The third rule for scrubs would be, no romance without finance. You heard it here. There is nothing for nothing sir. Maybe all scrubs would have visibly branded tattoos printed on their foreheads, which would help other citizens identify them. This barbaric move by our governments, would potentially curb heart breaks by seventy five percent.

Equally, every rehabilitated scrub, with an extensive military and sensitivity training, would no better than to break any woman's heart. However, for those hard knock scrubs who easily malfunction, would be sent back to the dog house for minor alterations and technical adjustments. After all, our governments cannot afford loose cannons parading our streets like mindless zombies.

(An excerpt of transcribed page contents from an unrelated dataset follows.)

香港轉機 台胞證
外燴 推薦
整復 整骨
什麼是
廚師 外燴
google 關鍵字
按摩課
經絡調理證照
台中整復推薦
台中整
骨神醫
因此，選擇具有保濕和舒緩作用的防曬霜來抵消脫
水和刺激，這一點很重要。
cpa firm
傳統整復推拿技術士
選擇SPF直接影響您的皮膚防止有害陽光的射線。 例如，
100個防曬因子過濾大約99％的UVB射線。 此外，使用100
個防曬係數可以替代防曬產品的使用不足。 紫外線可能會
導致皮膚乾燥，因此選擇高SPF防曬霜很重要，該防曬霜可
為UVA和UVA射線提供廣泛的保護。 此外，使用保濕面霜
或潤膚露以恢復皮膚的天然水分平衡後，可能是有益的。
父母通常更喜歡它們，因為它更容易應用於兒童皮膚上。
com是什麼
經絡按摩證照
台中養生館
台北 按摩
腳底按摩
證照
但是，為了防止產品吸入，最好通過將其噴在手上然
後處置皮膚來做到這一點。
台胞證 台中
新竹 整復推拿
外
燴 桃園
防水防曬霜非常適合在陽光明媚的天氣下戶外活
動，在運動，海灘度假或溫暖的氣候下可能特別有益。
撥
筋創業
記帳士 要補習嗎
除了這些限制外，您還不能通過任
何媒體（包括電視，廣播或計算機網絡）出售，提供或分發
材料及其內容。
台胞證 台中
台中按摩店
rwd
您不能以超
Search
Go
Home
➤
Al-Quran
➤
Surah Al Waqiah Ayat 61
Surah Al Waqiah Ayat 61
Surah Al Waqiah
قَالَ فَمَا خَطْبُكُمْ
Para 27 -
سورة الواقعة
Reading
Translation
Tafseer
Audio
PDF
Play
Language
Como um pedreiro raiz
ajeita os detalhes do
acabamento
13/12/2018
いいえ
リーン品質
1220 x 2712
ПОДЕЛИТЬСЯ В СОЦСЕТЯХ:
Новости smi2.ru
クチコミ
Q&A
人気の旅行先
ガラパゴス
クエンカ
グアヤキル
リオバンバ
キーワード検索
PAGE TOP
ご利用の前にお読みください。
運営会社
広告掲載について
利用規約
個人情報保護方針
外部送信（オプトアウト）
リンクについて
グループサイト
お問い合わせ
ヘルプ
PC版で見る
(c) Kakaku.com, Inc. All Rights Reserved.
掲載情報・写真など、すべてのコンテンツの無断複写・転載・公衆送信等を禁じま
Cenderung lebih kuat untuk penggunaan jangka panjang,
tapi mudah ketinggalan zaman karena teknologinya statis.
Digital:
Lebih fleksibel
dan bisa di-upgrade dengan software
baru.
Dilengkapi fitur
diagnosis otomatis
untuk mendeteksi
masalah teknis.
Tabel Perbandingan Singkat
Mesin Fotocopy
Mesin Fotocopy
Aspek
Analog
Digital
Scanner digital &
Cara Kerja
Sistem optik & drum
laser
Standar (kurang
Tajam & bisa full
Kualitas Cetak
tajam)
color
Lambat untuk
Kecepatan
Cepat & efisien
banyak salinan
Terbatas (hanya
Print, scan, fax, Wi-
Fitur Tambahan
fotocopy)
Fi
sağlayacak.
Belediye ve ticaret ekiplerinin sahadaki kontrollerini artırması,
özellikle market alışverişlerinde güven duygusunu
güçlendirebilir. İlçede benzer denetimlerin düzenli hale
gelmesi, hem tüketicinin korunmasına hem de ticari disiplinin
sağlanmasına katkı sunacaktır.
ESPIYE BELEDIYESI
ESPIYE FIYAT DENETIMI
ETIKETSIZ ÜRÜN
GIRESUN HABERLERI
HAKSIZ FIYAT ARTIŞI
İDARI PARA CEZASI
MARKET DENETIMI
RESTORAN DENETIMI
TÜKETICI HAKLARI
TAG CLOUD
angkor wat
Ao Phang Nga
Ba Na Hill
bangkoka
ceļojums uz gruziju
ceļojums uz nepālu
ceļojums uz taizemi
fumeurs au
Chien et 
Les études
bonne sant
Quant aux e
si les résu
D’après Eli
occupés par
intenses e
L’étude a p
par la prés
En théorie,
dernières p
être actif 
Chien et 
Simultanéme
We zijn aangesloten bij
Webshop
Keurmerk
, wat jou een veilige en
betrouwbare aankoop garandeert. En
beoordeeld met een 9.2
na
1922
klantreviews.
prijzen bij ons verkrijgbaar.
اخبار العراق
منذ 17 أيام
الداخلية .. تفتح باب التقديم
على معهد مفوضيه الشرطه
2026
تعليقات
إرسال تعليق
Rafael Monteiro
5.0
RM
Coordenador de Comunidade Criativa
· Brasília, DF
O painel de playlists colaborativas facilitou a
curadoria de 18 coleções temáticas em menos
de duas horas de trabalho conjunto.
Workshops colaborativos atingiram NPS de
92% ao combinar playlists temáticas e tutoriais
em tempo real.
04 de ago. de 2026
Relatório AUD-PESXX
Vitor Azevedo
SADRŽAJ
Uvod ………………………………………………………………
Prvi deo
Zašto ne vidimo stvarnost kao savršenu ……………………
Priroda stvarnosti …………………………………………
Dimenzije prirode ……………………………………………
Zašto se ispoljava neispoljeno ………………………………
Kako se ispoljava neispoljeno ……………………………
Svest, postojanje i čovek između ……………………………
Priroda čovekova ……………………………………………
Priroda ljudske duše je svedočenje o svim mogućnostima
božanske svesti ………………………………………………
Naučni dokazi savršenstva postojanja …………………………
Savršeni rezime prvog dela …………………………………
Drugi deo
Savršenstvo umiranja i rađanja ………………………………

The fourth rule would be that the wealth of all the women bank-rolling these scrubs should be frozen, until their self-esteem increases up to eighty percent. Our governments will then enforce mental re-adjustment programmes nationwide, for all women who are related to these scrubs, including their very own mothers.

Moreover, the women who partake in this mind-adjustment programmes, will be encouraged to find equally balanced relationships, so as to completely gain their self-worth. The rule will be simple, either you get with a fruitful partner or remain single for the rest of your life.

The fifth rule that our governments would impose on the scrub challenge are breakthrough prayers, as a last resort. In case the aforementioned stringent laws fail to curb scrubolisis, then prayer warriors will be summoned to pray travailing prayers, especially on those brutish scrubs, who are bad to the bone, if possible exorcise foolishness and stupidity out of them. God help us all.